Telecom Italia is how other telcos fear they may one day look

Iain Morris, Light Reading

November 11, 2022

2 Min Read
Telecom Italia is how other telcos fear they may one day look

Sometime between the third and fourth centuries, the Roman Empire spun off its eastern half and then spent the next few hundred years being ravaged by marauding Visigoths and fanatical Turks as both parts crumbled. A similar story is playing out more quickly at Telecom Italia, an ancient institution that sells telecom services to modern-day Romans and their neighbors.

Much like Rome in the fourth century, Telecom Italia is now in an advanced state of decay, as the latest numbers show. Sales continue to fall in Italy, down 5.3% for the third quarter on a like-for-like basis, to about €2.9 billion (US$2.9 billion), compared with the same period of 2021. Go back five years and Telecom Italia made about €3.8 billion ($3.8 billion) over this part of the year.

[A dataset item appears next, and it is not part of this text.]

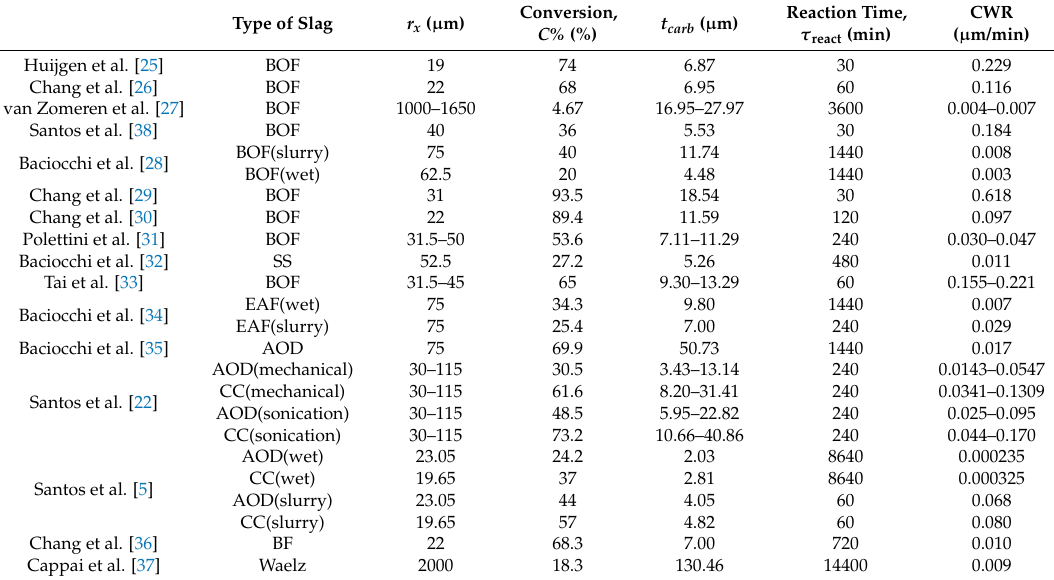
Table 4. Summary of slag and process parameters from different carbonation studies and the resulting calculated carbonation weathering rate (CWR) [10]. Re-used with permission from John Wiley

Another 30,000 mobile customers in Italy decamped in the quarter. Nearly 600,000 have gone in the last year. The steady erosion of the domestic empire means Telecom Italia relies on Brazil as a crutch. With revenues there rising nearly a quarter, to about €1.1 billion ($1.1 billion), group sales inched up 1.1%, to nearly €4 billion ($4 billion).

The real calamity was what happened much further down the profit-and-loss statement. A tax bill of €2 billion ($2 billion) left Telecom Italia reporting a €2.2 billion ($2.2 billion) net loss, compared with a €222 million ($221 million) profit last year. Even disregarding this, its operating profit almost vanished, falling 91%, to €41 million ($41 million). Amid rampant inflation, costs were up sharply. And despite all efforts to whittle it down, Telecom Italia’s net debt has grown by €2.5 billion ($2.5 billion) since the end of last year. At €20.5 billion ($20.4 billion), it is more than four times the company’s stock-market value.

The great carve-up

For years, Telecom Italia’s response to this decline has been to carve off and try selling bits of its telecom empire to the private-equity barbarians at the gate. It has already ceded control of Inwit, the towers it needs for its mobile network, and holds endless talks with government officials and other parties about merging its fixed-line network with Open Fiber, a state-backed wholesale operator.